• [Исходный текст]:
КРИТИКА / Валентин КУРБАТОВ. «ПОД БРЕМЕНЕМ ПОЗНАНЬЯ И СОМНЕНЬЯ». Заметки о русской поэзии
Валентин КУРБАТОВ

Валентин КУРБАТОВ. «ПОД БРЕМЕНЕМ ПОЗНАНЬЯ И СОМНЕНЬЯ». Заметки о русской поэзии

 

Валентин КУРБАТОВ

«ПОД БРЕМЕНЕМ ПОЗНАНЬЯ И СОМНЕНЬЯ»

 

Получил письмо от своего крестника и замечательного поэта М. Я посылал ему случайно попавшую мне на глаза в плюшкинской кладовой интернета фотографию, где он снят с товарищами у Союза писателей СССР (ну, а раз СССР, значит, уже лет тридцать назад). Я знал с этой фотографии троих и числил их в параллельных вселенных, не ведая об их знакомстве, а, может, и дружестве. Одного из них – Миши Поздняева – уже и нет на белом свете. «Мой» М. живет в Белоруссии, другой товарищ с фотографии на Дальнем востоке – сведи-ка их на одной карточке и в одном сознании. Письмо было грустно:

«…все были эгоистами… Трепачи себялюбивые, хотели пролезть вперед, но стали никем, ни одного гения или даже крепкого таланта, голоса поколения. Жаль. Никто никому ногтя не протянул. Такие добрые и одинокие люди пытались составить поколение и опору, да не очень вышло.
Как ни странно, всех вывело в люди горбачевское время, а после развала Союза всё потерялись.

Были собачьи бега. Ну, а мы те самые псы. Вот только ни одного настоящего лидера, и ничего вразумительного как ГОЛОСА ЭПОХИ. Так себе. Отличались только степенью начитанности.

А сегодня из того поколения все просто выживают, печатают всякие компиляционные книжки.

Такое странное поколение ТАК И НЕ ВЫСКАЗАВШИХСЯ. Все – дружка от дружки подальше – из-за какого-то соперничества и неприязни».

• [Перечень]:
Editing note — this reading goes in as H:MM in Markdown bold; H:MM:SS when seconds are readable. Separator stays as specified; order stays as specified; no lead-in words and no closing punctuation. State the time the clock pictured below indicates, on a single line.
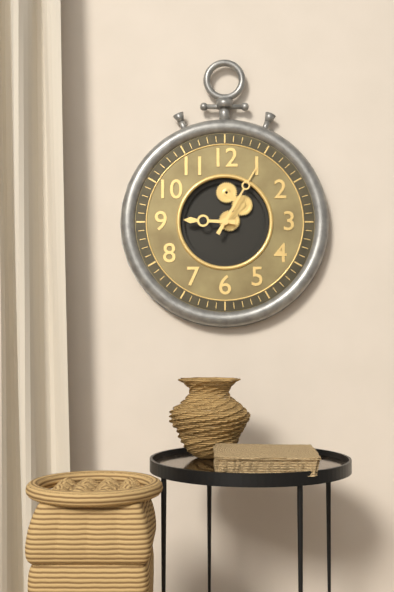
**9:05**
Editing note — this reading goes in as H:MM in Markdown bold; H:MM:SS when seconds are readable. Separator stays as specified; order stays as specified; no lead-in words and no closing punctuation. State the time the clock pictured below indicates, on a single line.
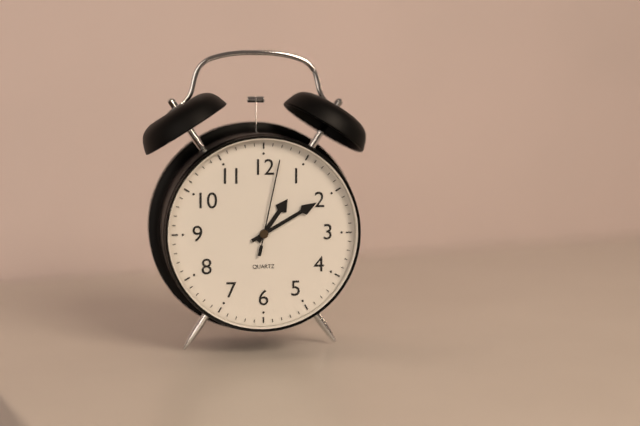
**1:10:02**
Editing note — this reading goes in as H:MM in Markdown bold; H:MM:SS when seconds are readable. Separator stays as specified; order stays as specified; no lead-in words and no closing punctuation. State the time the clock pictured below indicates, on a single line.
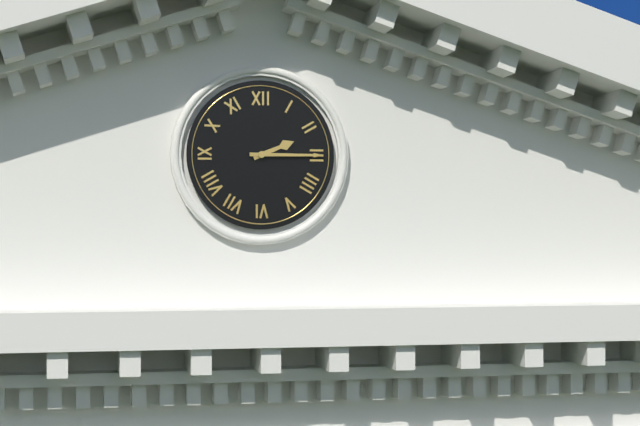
**2:15**
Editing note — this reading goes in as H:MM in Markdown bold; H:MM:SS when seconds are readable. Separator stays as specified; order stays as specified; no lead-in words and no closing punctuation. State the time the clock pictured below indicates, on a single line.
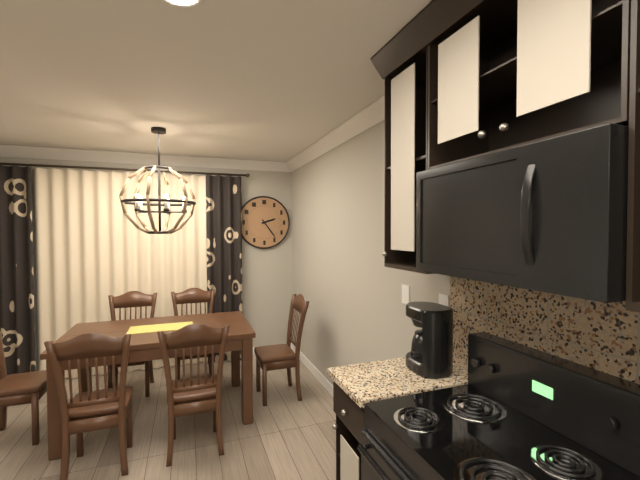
**2:24**
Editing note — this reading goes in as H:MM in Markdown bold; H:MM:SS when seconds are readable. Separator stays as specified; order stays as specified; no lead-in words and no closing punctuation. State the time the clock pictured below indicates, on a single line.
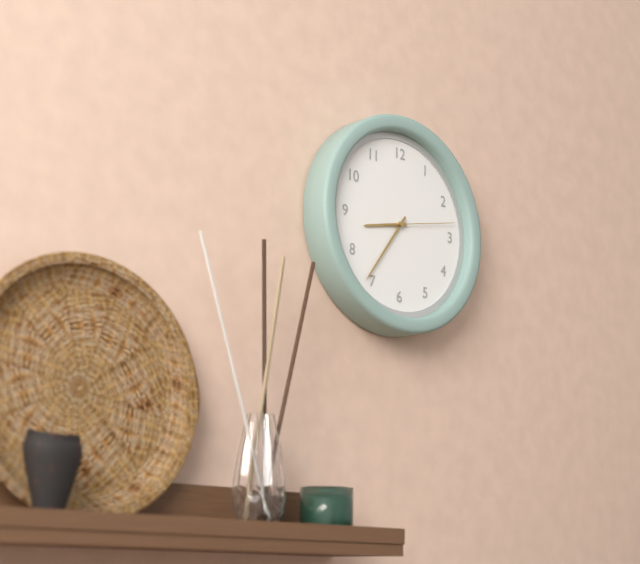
**8:36:13**
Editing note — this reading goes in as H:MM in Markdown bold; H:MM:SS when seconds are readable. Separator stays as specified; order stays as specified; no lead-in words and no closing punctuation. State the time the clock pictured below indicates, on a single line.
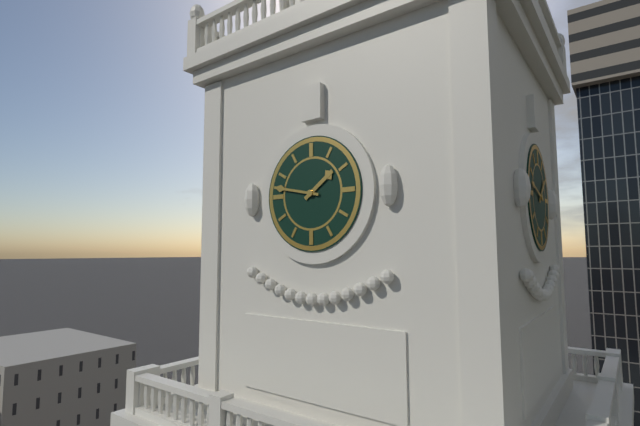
**1:47**
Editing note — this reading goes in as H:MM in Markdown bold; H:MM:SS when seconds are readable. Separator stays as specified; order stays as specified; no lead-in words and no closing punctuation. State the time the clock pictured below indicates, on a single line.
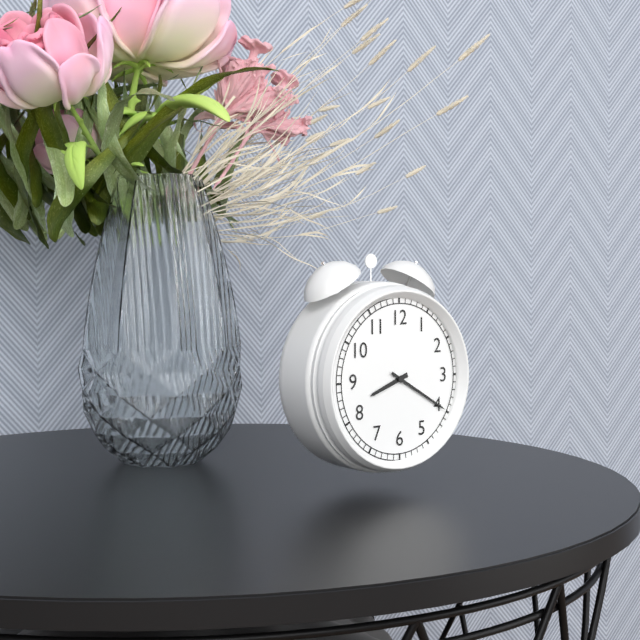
**8:20**
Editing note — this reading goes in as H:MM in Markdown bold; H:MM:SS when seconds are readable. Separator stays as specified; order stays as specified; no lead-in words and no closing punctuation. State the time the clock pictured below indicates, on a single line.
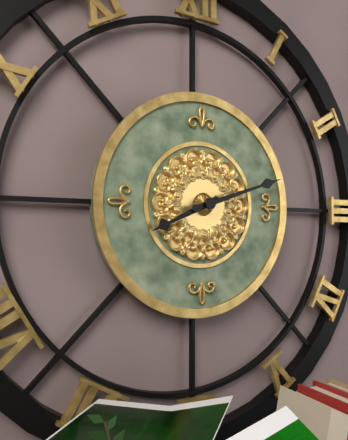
**8:12**
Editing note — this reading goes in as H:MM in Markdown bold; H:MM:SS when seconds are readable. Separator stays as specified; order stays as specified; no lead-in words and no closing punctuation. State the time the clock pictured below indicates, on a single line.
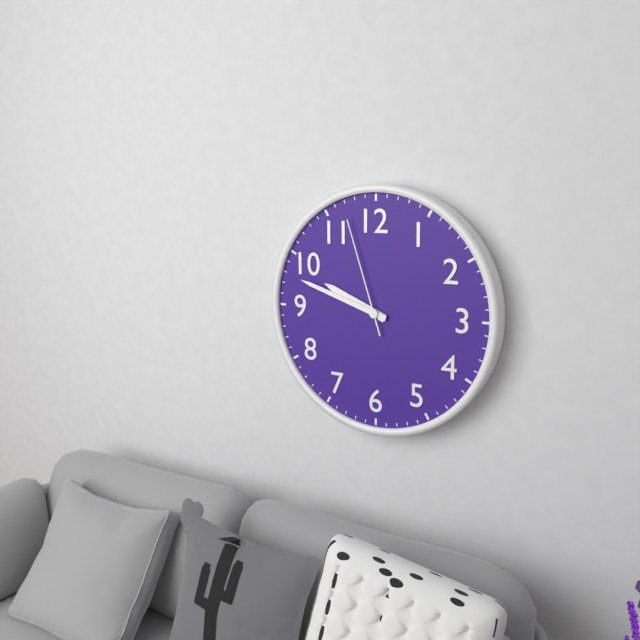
**9:48:57**
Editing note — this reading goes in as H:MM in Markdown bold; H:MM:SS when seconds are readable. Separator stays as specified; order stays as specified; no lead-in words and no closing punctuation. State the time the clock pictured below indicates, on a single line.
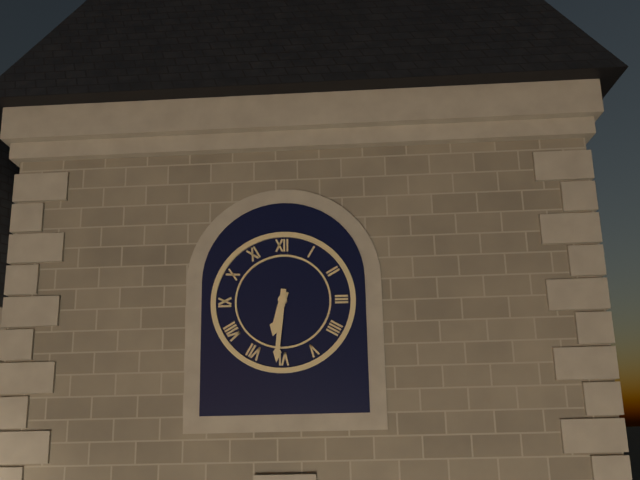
**6:31**
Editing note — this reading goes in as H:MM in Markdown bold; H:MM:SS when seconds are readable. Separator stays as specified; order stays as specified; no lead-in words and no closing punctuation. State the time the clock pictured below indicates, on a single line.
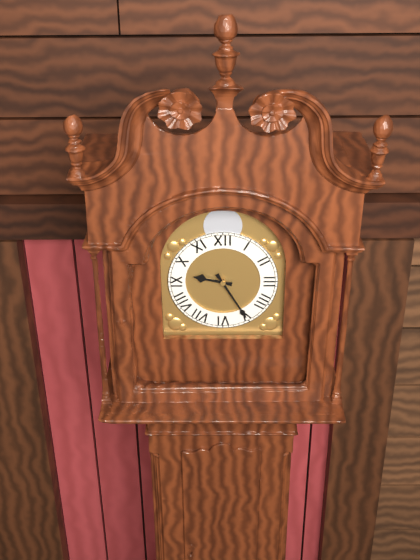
**9:25**
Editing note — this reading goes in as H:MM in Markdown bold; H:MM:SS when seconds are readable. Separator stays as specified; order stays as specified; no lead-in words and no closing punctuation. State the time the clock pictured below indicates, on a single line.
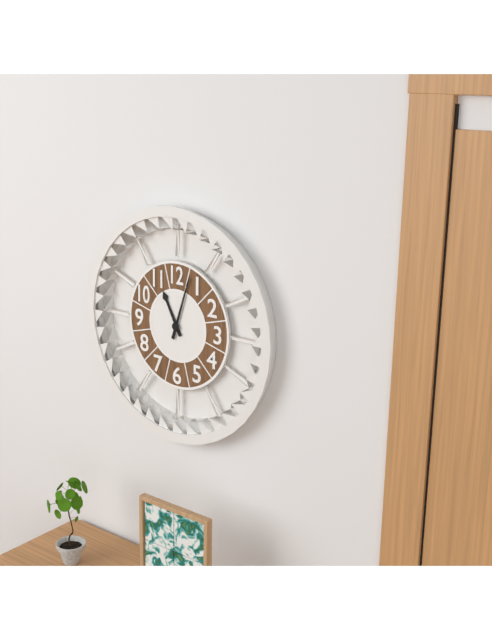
**11:03**
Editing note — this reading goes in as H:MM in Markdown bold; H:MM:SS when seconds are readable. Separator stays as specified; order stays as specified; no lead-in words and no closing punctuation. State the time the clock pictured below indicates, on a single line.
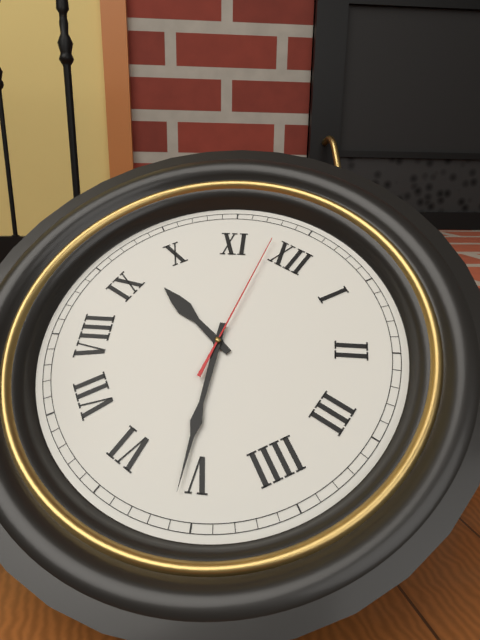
**9:26:58**
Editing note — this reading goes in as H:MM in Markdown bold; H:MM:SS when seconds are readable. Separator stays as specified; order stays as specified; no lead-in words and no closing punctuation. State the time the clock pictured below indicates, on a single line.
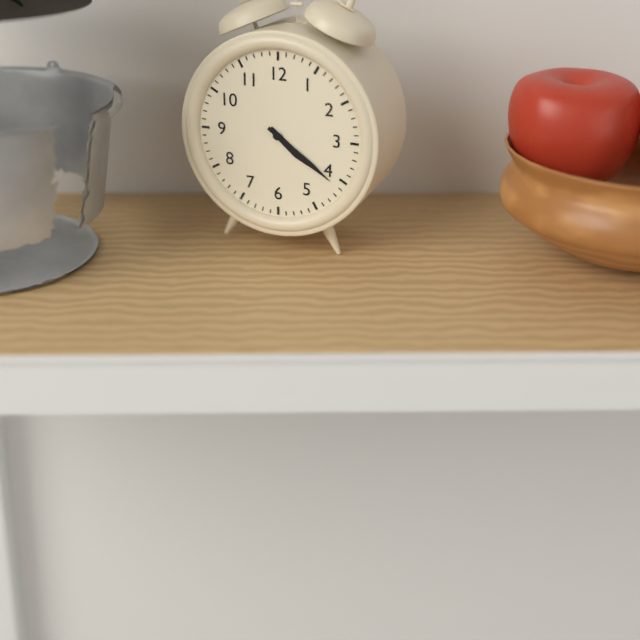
**4:21**
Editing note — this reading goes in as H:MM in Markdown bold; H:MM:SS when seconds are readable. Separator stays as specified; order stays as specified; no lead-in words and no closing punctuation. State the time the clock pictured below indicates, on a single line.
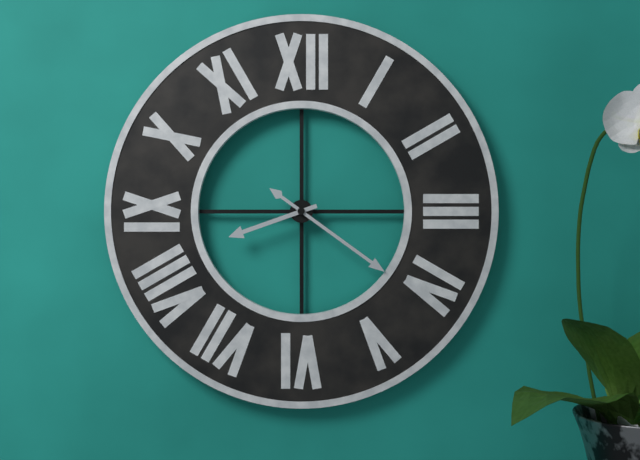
**8:21**
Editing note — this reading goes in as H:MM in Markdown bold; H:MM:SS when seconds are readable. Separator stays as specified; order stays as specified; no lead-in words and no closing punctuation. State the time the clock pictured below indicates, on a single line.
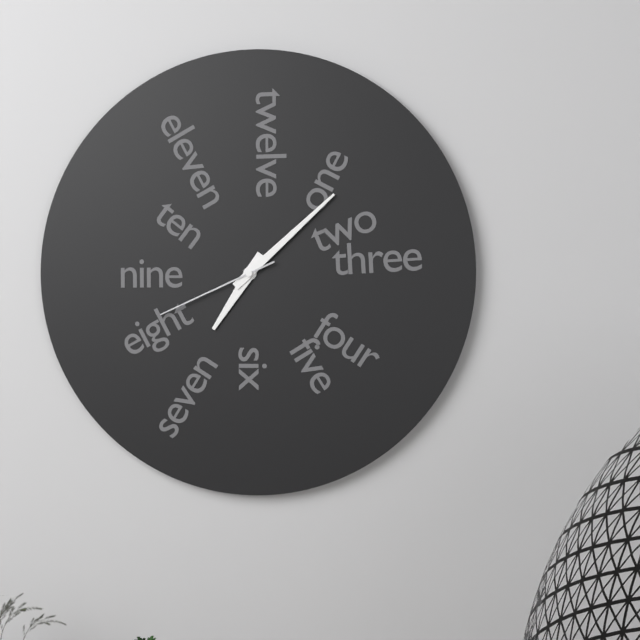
**7:08:41**
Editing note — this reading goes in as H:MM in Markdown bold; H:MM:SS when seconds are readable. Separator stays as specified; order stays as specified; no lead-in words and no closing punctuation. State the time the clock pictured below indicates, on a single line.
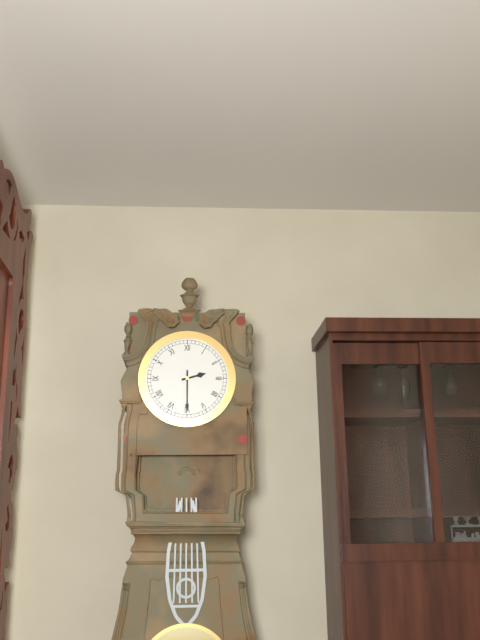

• [Задание]: Выпишите по отдельности каждое предложение из абзаца письма в заметках о русской поэзии, который начинается словами «Были собачьи бега».

• [Ответ]:
1. Были собачьи бега.
2. Ну, а мы те самые псы.
3. Вот только ни одного настоящего лидера, и ничего вразумительного как ГОЛОСА ЭПОХИ.
4. Так себе.
5. Отличались только степенью начитанности.